Records from a dataset:
=== Section Start ===

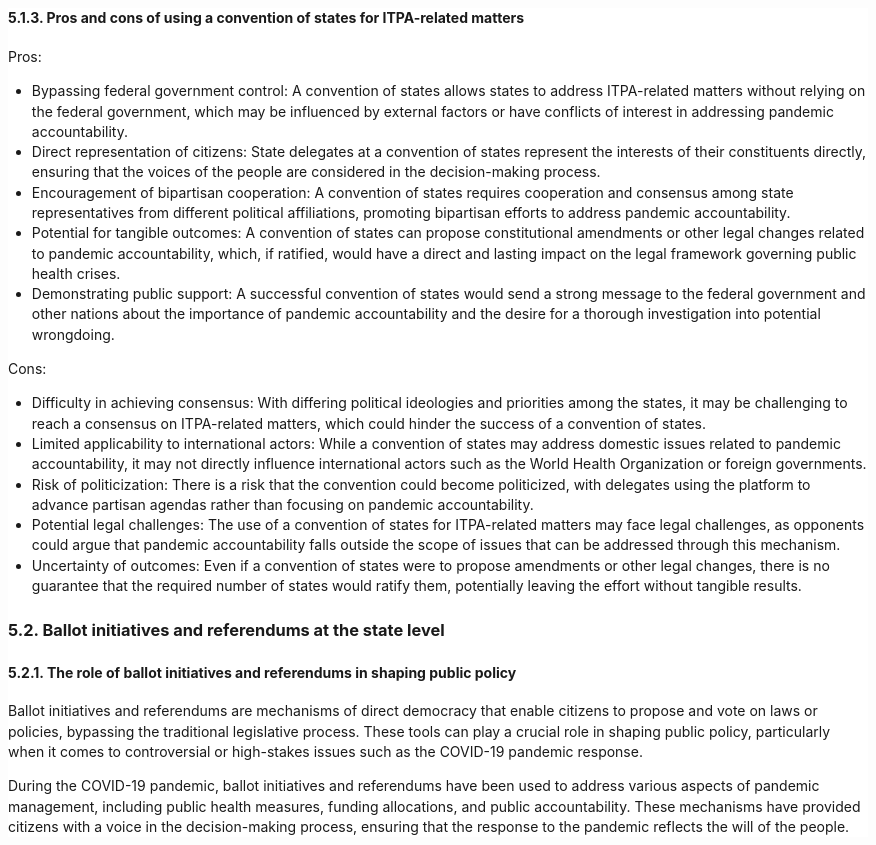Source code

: <h4>5.1.3. Pros and cons of using a convention of states for ITPA-related matters</h4>


Pros:



* Bypassing federal government control: A convention of states allows states to address ITPA-related matters without relying on the federal government, which may be influenced by external factors or have conflicts of interest in addressing pandemic accountability.
* Direct representation of citizens: State delegates at a convention of states represent the interests of their constituents directly, ensuring that the voices of the people are considered in the decision-making process.
* Encouragement of bipartisan cooperation: A convention of states requires cooperation and consensus among state representatives from different political affiliations, promoting bipartisan efforts to address pandemic accountability.
* Potential for tangible outcomes: A convention of states can propose constitutional amendments or other legal changes related to pandemic accountability, which, if ratified, would have a direct and lasting impact on the legal framework governing public health crises.
* Demonstrating public support: A successful convention of states would send a strong message to the federal government and other nations about the importance of pandemic accountability and the desire for a thorough investigation into potential wrongdoing.

Cons:



* Difficulty in achieving consensus: With differing political ideologies and priorities among the states, it may be challenging to reach a consensus on ITPA-related matters, which could hinder the success of a convention of states.
* Limited applicability to international actors: While a convention of states may address domestic issues related to pandemic accountability, it may not directly influence international actors such as the World Health Organization or foreign governments.
* Risk of politicization: There is a risk that the convention could become politicized, with delegates using the platform to advance partisan agendas rather than focusing on pandemic accountability.
* Potential legal challenges: The use of a convention of states for ITPA-related matters may face legal challenges, as opponents could argue that pandemic accountability falls outside the scope of issues that can be addressed through this mechanism.
* Uncertainty of outcomes: Even if a convention of states were to propose amendments or other legal changes, there is no guarantee that the required number of states would ratify them, potentially leaving the effort without tangible results.

<h3>5.2. Ballot initiatives and referendums at the state level</h3>


<h4>5.2.1. The role of ballot initiatives and referendums in shaping public policy</h4>


Ballot initiatives and referendums are mechanisms of direct democracy that enable citizens to propose and vote on laws or policies, bypassing the traditional legislative process. These tools can play a crucial role in shaping public policy, particularly when it comes to controversial or high-stakes issues such as the COVID-19 pandemic response.

During the COVID-19 pandemic, ballot initiatives and referendums have been used to address various aspects of pandemic management, including public health measures, funding allocations, and public accountability. These mechanisms have provided citizens with a voice in the decision-making process, ensuring that the response to the pandemic reflects the will of the people.
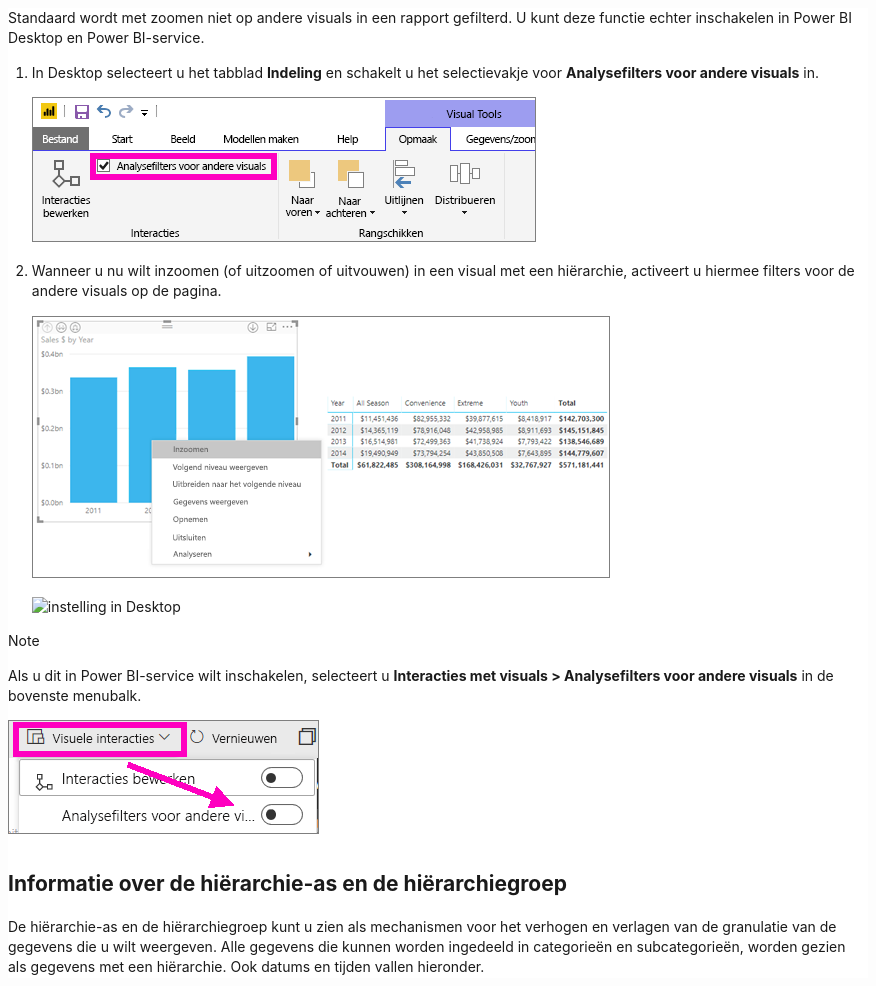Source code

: Standaard wordt met zoomen niet op andere visuals in een rapport gefilterd. U kunt deze functie echter inschakelen in Power BI Desktop en Power BI-service. 

1. In Desktop selecteert u het tabblad **Indeling** en schakelt u het selectievakje voor **Analysefilters voor andere visuals** in.

    ![instelling in Power BI Desktop](./media/end-user-drill/power-bi-drill-filters-desktop.png)

2. Wanneer u nu wilt inzoomen (of uitzoomen of uitvouwen) in een visual met een hiërarchie, activeert u hiermee filters voor de andere visuals op de pagina. 

    ![instelling in Desktop](./media/end-user-drill/power-bi-drill-filters.png)

    ![instelling in Desktop](./media/end-user-drill/power-bi-drill-filters2.png)

> [!NOTE]
> Als u dit in Power BI-service wilt inschakelen, selecteert u **Interacties met visuals > Analysefilters voor andere visuals** in de bovenste menubalk.
>
> ![instelling in Power BI-service](./media/end-user-drill/power-bi-drill-filters-service.png)



## <a name="understanding-the-hierarchy-axis-and-hierarchy-group"></a>Informatie over de hiërarchie-as en de hiërarchiegroep
De hiërarchie-as en de hiërarchiegroep kunt u zien als mechanismen voor het verhogen en verlagen van de granulatie van de gegevens die u wilt weergeven. Alle gegevens die kunnen worden ingedeeld in categorieën en subcategorieën, worden gezien als gegevens met een hiërarchie. Ook datums en tijden vallen hieronder.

=== Section End ===

- **About this exercise**
Would you repeat the entries exactly, keeping the images out?

- **Solution**
Source code

: <h4>5.1.3. Pros and cons of using a convention of states for ITPA-related matters</h4>


Pros:



* Bypassing federal government control: A convention of states allows states to address ITPA-related matters without relying on the federal government, which may be influenced by external factors or have conflicts of interest in addressing pandemic accountability.
* Direct representation of citizens: State delegates at a convention of states represent the interests of their constituents directly, ensuring that the voices of the people are considered in the decision-making process.
* Encouragement of bipartisan cooperation: A convention of states requires cooperation and consensus among state representatives from different political affiliations, promoting bipartisan efforts to address pandemic accountability.
* Potential for tangible outcomes: A convention of states can propose constitutional amendments or other legal changes related to pandemic accountability, which, if ratified, would have a direct and lasting impact on the legal framework governing public health crises.
* Demonstrating public support: A successful convention of states would send a strong message to the federal government and other nations about the importance of pandemic accountability and the desire for a thorough investigation into potential wrongdoing.

Cons:



* Difficulty in achieving consensus: With differing political ideologies and priorities among the states, it may be challenging to reach a consensus on ITPA-related matters, which could hinder the success of a convention of states.
* Limited applicability to international actors: While a convention of states may address domestic issues related to pandemic accountability, it may not directly influence international actors such as the World Health Organization or foreign governments.
* Risk of politicization: There is a risk that the convention could become politicized, with delegates using the platform to advance partisan agendas rather than focusing on pandemic accountability.
* Potential legal challenges: The use of a convention of states for ITPA-related matters may face legal challenges, as opponents could argue that pandemic accountability falls outside the scope of issues that can be addressed through this mechanism.
* Uncertainty of outcomes: Even if a convention of states were to propose amendments or other legal changes, there is no guarantee that the required number of states would ratify them, potentially leaving the effort without tangible results.

<h3>5.2. Ballot initiatives and referendums at the state level</h3>


<h4>5.2.1. The role of ballot initiatives and referendums in shaping public policy</h4>


Ballot initiatives and referendums are mechanisms of direct democracy that enable citizens to propose and vote on laws or policies, bypassing the traditional legislative process. These tools can play a crucial role in shaping public policy, particularly when it comes to controversial or high-stakes issues such as the COVID-19 pandemic response.

During the COVID-19 pandemic, ballot initiatives and referendums have been used to address various aspects of pandemic management, including public health measures, funding allocations, and public accountability. These mechanisms have provided citizens with a voice in the decision-making process, ensuring that the response to the pandemic reflects the will of the people.
Source code

: Standaard wordt met zoomen niet op andere visuals in een rapport gefilterd. U kunt deze functie echter inschakelen in Power BI Desktop en Power BI-service. 

1. In Desktop selecteert u het tabblad **Indeling** en schakelt u het selectievakje voor **Analysefilters voor andere visuals** in.

    ![instelling in Power BI Desktop](./media/end-user-drill/power-bi-drill-filters-desktop.png)

2. Wanneer u nu wilt inzoomen (of uitzoomen of uitvouwen) in een visual met een hiërarchie, activeert u hiermee filters voor de andere visuals op de pagina. 

    ![instelling in Desktop](./media/end-user-drill/power-bi-drill-filters.png)

    ![instelling in Desktop](./media/end-user-drill/power-bi-drill-filters2.png)

> [!NOTE]
> Als u dit in Power BI-service wilt inschakelen, selecteert u **Interacties met visuals > Analysefilters voor andere visuals** in de bovenste menubalk.
>
> ![instelling in Power BI-service](./media/end-user-drill/power-bi-drill-filters-service.png)



## <a name="understanding-the-hierarchy-axis-and-hierarchy-group"></a>Informatie over de hiërarchie-as en de hiërarchiegroep
De hiërarchie-as en de hiërarchiegroep kunt u zien als mechanismen voor het verhogen en verlagen van de granulatie van de gegevens die u wilt weergeven. Alle gegevens die kunnen worden ingedeeld in categorieën en subcategorieën, worden gezien als gegevens met een hiërarchie. Ook datums en tijden vallen hieronder.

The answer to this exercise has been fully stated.